Dan Shulman: “Danny Jansen’s contract or service time never seems to be a topic at all  … wouldn’t it be nice if maybe one day we woke up to the news that Danny Jansen has signed, whatever, a three-year deal or something to remain a Blue Jay a little bit longer? I mean, he is so important to this team.”
Buck Martinez: “Yeah he really is, and it’s a position where they don’t have an awful lot of depth and he’s rock solid for the Blue Jays in many aspects.”
During the six seasons he has spent with the Blue Jays, Jansen is slashing .224/.304/.434/.738 with 63 home runs, 192 RBIs, and a wRC+ of 108. Though serving as Toronto’s steady presence behind the plate, Jansen has fought a handful of injuries in recent years, serving IL stints with oblique, hamstring, and groin issues amongst others.
The offensive numbers don’t warrant the $350 million payday, but Jansen has shown immense monthly power spurts – see his 1.072 OPS in 63 Sept./Oct. ABs of 2021 and his 1.007 OPS in 91 Sept./Oct. ABs in 2022. In one way or another, this has led to his recent promotion to batting cleanup in Toronto’s struggling lineup. Furthermore, Jansen has shown his ability to hit some timely home runs for a team that has yearned for clutch hitting this season. In 2023, 10 of his 15 home runs have either tied the game or given the Blue Jays the lead. He’s also had a week this year in which he walked off the Braves and Yankees within the span of a couple of days.
His bat is a legitimate weapon in Toronto’s lineup, but arguably Jansen’s best quality is his presence in the pitcher’s room. While there isn’t a stat that can be put on that, it’s no secret that Jansen is well-respected amongst his pitching staff.
It’s worth noting that Jansen has been through the gauntlet of learning pitching repertoires. Seasons like ’18 and ’19 when Toronto seemingly had a revolving door of pitching staffs — whether due to injury, trade, or call-up — forced Jansen to get acclimated to calling a game for those respective pitchers. Fast forward to today, and he’s now a trusted catcher for some of the game’s most established pitchers in Gausman, Berrios, and Hyun-Jin Ryu just to name a few.
There’s also a business side to this, and upon looking at the current catchers market, there are clearly tiers to the payroll amongst MLB catchers. Only three catchers make over $18 million per year: JT Realmuto, Salvador Perez, and Yasmani Grandal, all established veterans. After that, it’s a pretty substantial gap down to James McCann at $12 million (the Mets still being on the hook for a lot of this), and Willson Contreras and Christian Vazquez at $10 million.
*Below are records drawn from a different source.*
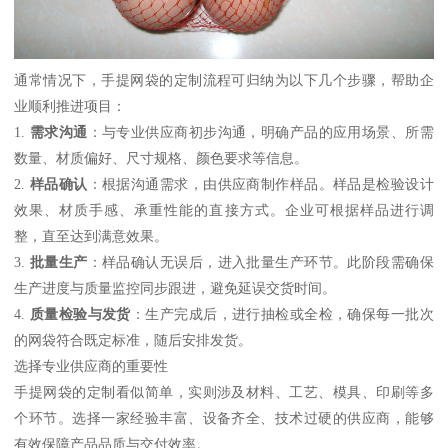
通常情况下，手提网袋的定制流程可归纳为以下几个步骤，帮助企
业顺利推进项目：
1.
需求沟通
：与专业供应商初步沟通，明确产品的应用场景、所需
数量、材质偏好、尺寸规格、颜色要求等信息。
2.
样品确认
：根据沟通需求，由供应商制作样品。样品是检验设计
效果、材质手感、承重性能的直接方式。企业可根据样品进行调
整，直至达到满意效果。
3.
批量生产
：样品确认无误后，进入批量生产环节。此阶段需确保
生产进度与质量监控同步跟进，避免延误交货时间。
4.
质量检验与发货
：生产完成后，进行抽检或全检，确保每一批次
的网袋符合既定标准，随后安排发货。
选择专业供应商的重要性
手提网袋的定制看似简单，实则涉及材料、工艺、模具、印刷等多
个环节。选择一家经验丰富、设备齐全、技术过硬的供应商，能够
有效保障产品品质与交付效率。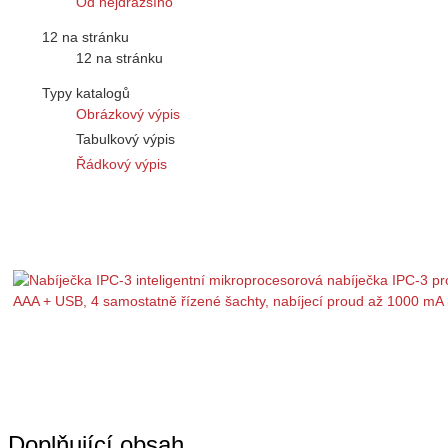
Od nejdražšího
12 na stránku
12 na stránku
Typy katalogů
Obrázkový výpis
Tabulkový výpis
Řádkový výpis
Doplňující obsah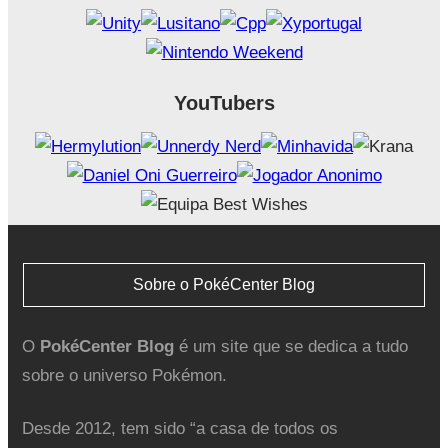
YouTubers
Sobre o PokéCenter Blog
O
PokéCenter Blog
é um site que se dedica a tudo
sobre o universo Pokémon.
Desde 2012, tem sido “a casa de todos os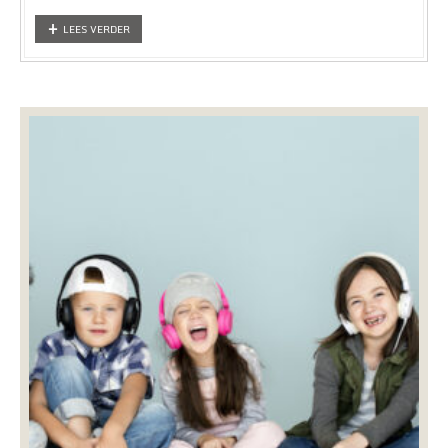
LEES VERDER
The next wave of elite catchers — Adley Rutschman, Sean Murphy, Will Smith — will probably be due a large chunk of money soon. You could even throw the likes of William Contreras and Jonah Heim in there given their offensive improvements and status.
After a few years of making $500K or so per year, Jansen has seen a steady increase in his yearly salary since 2021. He’s gone from making $601K to $1.9 million to $3.5 million this year, and it will probably go up even more at the conclusion of this season considering he’s bound to set a career-high in home runs. While Jansen’s power numbers are nothing to scoff at, he is prone to striking out way more than he walks, and he does have some cold streaks for every hot streak. His batting average has never been higher than .260, a mark he set last year in 72 games.
I’m not a contract expert, and who knows what the catcher market will demand in the coming months/years, but whatever Jansen is owed should be a worthwhile financial commitment for the Blue Jays. The catcher is one of the most important positions to play in all of sports, and if you’ve got a good game-caller that is respected by his pitchers, don’t mess up a good thing. It’s clear Jano loves Toronto, and Toronto should love Jano back.